TASK DETAILS: Which lines in the records below contain the word "wetland"? Report each of them.

+++ DATA SHOWN +++

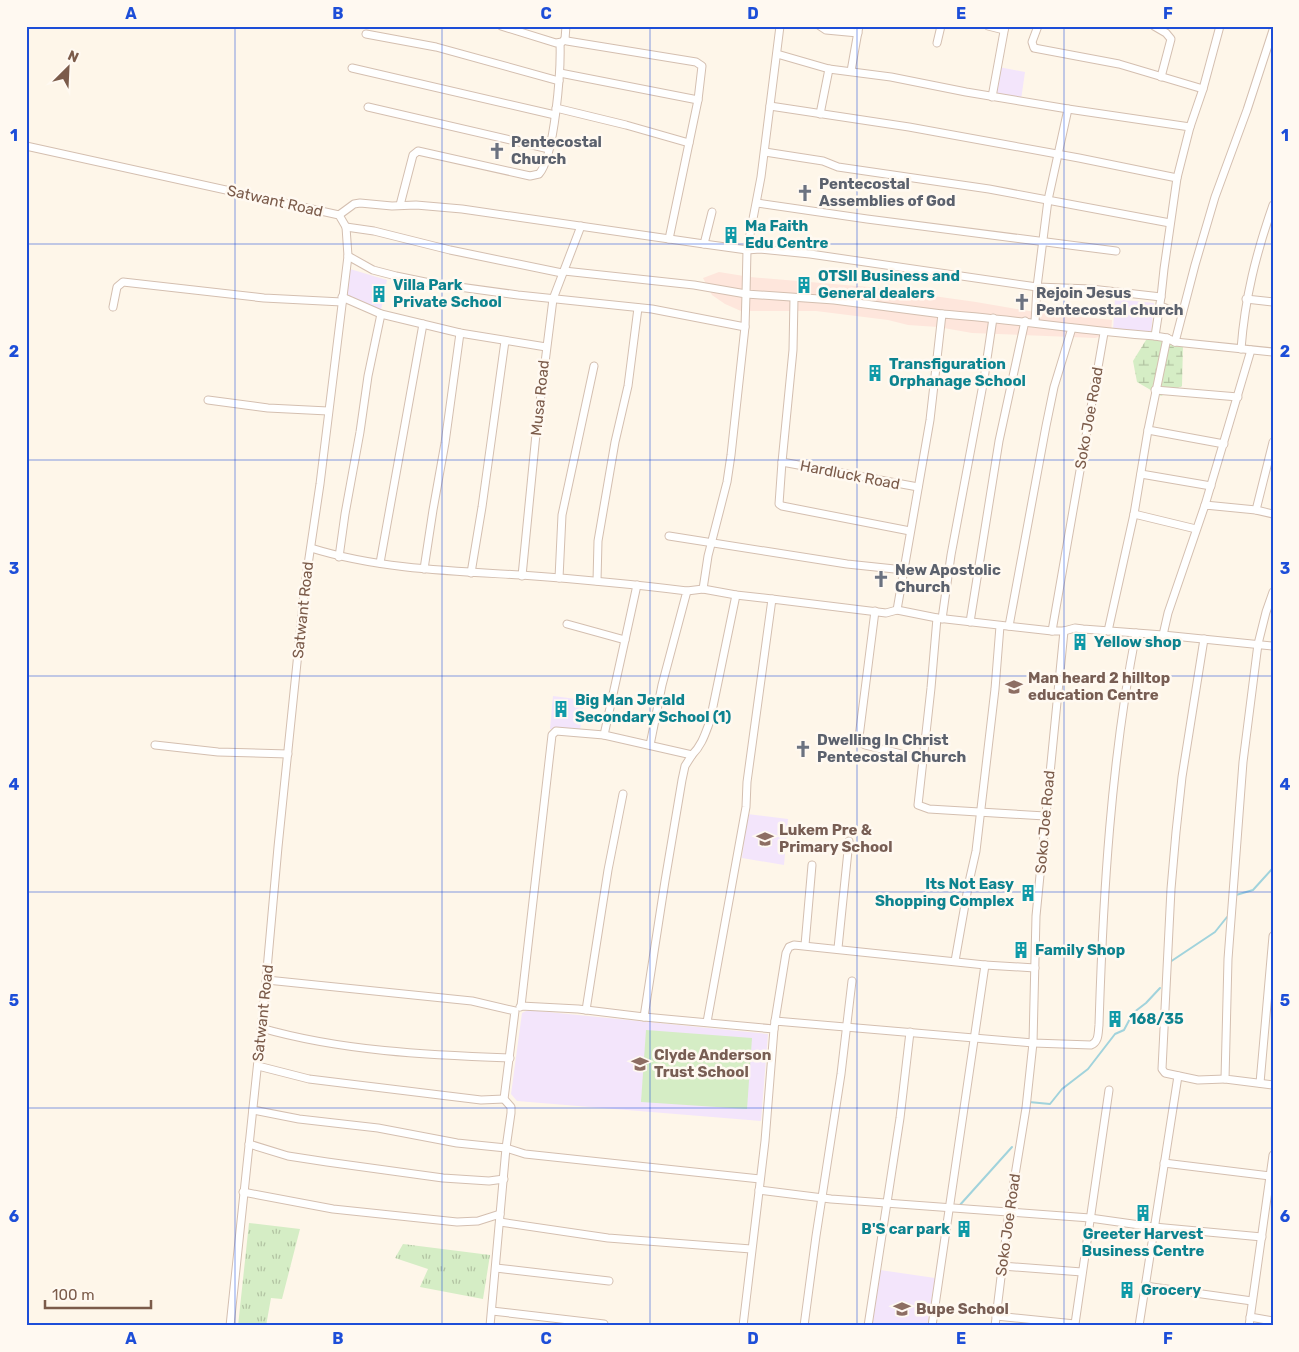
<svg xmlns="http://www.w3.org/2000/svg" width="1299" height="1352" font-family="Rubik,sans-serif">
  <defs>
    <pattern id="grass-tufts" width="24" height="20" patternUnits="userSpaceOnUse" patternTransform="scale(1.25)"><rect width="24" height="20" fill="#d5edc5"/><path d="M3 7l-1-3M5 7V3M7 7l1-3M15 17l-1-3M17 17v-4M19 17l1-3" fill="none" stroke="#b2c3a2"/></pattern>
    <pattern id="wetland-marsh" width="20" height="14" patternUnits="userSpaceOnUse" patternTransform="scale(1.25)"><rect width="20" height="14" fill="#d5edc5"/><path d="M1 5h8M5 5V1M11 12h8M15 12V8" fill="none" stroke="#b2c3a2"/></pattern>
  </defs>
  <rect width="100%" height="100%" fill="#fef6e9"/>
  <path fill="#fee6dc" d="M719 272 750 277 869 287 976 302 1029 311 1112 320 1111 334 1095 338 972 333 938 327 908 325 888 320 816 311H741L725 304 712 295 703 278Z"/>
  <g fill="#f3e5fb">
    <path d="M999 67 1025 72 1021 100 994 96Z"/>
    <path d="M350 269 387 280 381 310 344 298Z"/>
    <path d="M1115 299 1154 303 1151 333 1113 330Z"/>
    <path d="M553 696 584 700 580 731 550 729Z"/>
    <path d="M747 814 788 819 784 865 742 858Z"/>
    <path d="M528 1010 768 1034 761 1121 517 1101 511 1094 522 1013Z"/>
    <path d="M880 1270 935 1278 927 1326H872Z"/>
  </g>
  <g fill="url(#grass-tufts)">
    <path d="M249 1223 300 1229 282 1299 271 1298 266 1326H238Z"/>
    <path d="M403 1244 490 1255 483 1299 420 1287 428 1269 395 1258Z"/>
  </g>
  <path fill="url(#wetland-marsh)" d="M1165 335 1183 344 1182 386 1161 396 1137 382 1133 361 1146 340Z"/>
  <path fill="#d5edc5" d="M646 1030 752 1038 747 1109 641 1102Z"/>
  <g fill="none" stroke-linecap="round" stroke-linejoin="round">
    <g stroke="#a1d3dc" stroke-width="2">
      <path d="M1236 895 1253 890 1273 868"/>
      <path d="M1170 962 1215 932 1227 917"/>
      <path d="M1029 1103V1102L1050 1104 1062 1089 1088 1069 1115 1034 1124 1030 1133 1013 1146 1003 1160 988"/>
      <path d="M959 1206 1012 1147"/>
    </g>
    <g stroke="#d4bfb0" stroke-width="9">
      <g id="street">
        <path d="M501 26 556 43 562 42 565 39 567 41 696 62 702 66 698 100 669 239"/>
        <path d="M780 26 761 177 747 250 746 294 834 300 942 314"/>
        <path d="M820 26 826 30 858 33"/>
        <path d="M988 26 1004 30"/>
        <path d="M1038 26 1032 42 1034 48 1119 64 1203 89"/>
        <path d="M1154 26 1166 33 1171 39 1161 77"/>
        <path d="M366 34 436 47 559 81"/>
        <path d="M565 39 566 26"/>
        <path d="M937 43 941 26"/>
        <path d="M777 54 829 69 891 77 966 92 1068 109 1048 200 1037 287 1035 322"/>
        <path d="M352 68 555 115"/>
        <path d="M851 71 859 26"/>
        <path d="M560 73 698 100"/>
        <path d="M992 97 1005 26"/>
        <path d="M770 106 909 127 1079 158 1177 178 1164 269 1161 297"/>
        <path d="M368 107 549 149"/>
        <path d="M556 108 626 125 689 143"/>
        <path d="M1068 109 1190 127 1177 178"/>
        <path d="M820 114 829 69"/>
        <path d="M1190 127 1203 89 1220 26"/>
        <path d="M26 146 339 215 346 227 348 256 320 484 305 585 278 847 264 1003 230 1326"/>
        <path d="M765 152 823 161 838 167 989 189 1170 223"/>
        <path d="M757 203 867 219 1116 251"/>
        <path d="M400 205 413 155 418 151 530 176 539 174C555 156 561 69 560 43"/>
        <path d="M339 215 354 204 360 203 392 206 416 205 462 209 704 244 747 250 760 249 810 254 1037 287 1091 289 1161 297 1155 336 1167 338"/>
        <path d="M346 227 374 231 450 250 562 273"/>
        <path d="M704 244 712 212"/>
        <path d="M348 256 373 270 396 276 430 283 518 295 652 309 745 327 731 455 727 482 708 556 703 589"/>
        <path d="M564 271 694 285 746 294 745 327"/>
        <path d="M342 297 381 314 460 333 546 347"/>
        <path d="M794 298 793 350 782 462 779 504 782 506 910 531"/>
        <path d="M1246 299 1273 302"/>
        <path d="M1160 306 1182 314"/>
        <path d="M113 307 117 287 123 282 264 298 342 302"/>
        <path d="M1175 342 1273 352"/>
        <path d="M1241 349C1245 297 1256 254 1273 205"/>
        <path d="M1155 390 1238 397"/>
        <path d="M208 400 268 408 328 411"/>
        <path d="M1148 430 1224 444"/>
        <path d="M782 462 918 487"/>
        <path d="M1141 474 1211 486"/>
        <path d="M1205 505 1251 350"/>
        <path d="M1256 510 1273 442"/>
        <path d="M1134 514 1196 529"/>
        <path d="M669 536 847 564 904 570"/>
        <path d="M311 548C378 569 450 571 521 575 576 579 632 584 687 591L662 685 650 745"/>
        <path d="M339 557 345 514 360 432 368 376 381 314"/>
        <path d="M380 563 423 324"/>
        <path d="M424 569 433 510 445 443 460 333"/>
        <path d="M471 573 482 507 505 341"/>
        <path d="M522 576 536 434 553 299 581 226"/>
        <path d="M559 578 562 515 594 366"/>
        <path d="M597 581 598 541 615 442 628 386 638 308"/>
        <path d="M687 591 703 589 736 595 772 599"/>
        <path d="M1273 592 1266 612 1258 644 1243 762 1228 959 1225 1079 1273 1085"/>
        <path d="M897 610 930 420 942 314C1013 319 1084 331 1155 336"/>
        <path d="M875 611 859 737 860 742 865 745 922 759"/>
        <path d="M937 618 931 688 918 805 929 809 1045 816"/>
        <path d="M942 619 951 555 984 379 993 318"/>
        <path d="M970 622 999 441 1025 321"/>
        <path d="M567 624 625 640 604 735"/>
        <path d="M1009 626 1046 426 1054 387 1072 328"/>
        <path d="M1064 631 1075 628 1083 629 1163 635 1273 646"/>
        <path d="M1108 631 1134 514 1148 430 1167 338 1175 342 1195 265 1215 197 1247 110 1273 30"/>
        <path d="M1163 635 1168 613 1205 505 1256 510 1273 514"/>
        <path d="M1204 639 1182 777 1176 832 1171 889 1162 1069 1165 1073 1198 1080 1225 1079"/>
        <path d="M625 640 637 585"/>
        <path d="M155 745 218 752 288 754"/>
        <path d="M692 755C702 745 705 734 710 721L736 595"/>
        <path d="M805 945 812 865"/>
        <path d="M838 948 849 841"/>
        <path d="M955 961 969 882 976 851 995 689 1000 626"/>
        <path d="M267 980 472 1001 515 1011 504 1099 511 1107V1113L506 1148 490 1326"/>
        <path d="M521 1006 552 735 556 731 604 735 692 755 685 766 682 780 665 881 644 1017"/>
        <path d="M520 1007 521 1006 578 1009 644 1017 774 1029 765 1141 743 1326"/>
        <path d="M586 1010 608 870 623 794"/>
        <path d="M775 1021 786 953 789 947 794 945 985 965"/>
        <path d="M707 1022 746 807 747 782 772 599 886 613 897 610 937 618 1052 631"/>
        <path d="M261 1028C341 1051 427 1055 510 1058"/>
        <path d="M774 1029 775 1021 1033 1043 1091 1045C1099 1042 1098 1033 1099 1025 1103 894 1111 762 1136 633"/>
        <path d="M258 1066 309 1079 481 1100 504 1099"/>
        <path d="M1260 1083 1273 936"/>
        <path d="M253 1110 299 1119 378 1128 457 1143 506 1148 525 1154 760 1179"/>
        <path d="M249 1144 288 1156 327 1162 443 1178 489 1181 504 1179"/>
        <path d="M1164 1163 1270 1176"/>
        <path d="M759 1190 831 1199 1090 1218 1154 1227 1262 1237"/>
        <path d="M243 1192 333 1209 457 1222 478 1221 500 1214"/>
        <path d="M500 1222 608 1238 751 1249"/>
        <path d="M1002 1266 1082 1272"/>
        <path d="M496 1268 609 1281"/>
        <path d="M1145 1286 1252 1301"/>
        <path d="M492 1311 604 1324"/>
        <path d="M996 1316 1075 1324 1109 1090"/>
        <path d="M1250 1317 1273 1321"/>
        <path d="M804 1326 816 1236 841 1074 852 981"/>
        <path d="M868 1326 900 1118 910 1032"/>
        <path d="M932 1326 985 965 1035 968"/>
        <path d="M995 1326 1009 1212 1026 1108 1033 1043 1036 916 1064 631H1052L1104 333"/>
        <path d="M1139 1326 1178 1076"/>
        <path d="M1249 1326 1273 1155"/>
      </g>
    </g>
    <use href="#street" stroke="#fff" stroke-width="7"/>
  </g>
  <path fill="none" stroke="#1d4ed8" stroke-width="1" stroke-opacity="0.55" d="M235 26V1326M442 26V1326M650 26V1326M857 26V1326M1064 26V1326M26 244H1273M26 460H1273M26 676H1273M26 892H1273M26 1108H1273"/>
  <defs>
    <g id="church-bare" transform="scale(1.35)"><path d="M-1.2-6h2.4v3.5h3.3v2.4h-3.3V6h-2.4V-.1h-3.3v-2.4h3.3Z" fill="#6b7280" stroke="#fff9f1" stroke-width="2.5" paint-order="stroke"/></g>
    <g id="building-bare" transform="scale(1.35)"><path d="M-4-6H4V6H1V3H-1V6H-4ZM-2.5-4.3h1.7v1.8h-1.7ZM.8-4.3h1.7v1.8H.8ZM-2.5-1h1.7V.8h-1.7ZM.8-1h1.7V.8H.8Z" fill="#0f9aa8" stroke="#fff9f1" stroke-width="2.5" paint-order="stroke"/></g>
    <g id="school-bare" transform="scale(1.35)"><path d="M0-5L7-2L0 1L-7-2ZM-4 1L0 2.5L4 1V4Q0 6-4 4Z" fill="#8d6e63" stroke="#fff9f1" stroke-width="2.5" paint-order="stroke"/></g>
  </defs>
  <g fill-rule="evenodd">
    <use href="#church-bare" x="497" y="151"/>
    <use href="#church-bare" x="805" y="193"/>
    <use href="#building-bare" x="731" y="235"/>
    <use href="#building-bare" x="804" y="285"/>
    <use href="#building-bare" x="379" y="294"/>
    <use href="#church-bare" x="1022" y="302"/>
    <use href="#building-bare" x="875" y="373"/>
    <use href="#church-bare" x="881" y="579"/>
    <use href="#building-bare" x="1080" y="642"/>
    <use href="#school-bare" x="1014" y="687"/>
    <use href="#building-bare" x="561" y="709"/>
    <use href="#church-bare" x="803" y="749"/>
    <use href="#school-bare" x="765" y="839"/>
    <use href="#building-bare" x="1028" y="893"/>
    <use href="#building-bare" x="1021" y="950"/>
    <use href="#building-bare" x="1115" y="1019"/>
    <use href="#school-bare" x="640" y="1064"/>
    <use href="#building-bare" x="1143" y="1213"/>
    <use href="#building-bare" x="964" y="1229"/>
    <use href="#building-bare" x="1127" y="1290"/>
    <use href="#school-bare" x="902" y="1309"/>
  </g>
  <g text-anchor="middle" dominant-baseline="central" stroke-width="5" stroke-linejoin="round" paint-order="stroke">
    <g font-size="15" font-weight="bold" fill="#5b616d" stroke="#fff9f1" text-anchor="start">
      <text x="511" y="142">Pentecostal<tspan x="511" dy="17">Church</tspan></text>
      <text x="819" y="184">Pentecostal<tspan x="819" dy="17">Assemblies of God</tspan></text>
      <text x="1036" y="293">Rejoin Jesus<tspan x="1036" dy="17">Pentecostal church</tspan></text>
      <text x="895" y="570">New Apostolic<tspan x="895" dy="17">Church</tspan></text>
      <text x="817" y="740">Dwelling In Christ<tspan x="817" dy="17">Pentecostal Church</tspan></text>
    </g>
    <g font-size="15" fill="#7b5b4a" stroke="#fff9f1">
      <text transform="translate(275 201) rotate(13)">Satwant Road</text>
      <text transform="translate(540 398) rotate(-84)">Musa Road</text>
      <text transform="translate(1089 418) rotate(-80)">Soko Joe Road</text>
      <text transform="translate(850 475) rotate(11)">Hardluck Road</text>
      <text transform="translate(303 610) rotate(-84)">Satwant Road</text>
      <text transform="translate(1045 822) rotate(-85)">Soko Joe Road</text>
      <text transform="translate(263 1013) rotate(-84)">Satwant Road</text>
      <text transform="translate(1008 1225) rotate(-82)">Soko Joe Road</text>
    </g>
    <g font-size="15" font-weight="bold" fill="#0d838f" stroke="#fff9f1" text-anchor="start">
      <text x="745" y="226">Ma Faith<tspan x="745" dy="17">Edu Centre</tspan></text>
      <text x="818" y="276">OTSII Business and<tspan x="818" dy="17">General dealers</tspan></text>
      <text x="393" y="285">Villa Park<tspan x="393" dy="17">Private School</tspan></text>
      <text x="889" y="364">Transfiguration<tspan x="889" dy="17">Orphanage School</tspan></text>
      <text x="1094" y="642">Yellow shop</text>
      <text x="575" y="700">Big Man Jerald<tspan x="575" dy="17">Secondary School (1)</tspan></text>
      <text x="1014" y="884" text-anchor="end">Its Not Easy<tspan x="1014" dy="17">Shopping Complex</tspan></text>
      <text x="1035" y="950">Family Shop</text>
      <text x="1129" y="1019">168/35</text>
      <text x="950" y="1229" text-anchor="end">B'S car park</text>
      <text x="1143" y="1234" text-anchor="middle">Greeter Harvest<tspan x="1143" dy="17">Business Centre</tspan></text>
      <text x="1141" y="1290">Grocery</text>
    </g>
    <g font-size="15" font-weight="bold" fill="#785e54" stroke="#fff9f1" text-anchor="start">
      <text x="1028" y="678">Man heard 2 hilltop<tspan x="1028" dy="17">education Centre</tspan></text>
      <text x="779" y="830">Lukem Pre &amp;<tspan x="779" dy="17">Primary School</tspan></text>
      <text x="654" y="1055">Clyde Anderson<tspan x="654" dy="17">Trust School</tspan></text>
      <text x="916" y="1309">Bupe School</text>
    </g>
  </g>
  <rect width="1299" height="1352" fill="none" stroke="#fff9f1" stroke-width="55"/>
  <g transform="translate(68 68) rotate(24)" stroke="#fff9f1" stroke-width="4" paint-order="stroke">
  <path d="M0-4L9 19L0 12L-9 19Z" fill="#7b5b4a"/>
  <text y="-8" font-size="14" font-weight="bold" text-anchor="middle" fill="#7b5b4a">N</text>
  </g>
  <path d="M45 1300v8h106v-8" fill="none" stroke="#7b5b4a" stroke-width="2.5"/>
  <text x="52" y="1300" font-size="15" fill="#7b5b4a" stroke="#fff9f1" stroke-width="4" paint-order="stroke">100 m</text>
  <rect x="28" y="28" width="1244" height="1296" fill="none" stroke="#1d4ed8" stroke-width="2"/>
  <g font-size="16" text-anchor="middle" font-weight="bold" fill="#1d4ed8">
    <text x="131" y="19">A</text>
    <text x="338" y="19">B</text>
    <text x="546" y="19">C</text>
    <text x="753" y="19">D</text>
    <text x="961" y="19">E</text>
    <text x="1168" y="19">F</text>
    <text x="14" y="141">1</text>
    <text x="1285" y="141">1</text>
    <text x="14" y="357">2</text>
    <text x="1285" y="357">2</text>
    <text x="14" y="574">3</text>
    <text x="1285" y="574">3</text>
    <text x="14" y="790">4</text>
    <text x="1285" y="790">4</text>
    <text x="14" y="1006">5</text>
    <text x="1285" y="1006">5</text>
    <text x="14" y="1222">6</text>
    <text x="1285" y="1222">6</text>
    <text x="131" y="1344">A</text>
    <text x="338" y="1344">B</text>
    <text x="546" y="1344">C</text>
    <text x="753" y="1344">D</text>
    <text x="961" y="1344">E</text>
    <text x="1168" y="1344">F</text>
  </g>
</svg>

+++

TASK SOLUTION:
    <pattern id="wetland-marsh" width="20" height="14" patternUnits="userSpaceOnUse" patternTransform="scale(1.25)"><rect width="20" height="14" fill="#d5edc5"/><path d="M1 5h8M5 5V1M11 12h8M15 12V8" fill="none" stroke="#b2c3a2"/></pattern>
  <path fill="url(#wetland-marsh)" d="M1165 335 1183 344 1182 386 1161 396 1137 382 1133 361 1146 340Z"/>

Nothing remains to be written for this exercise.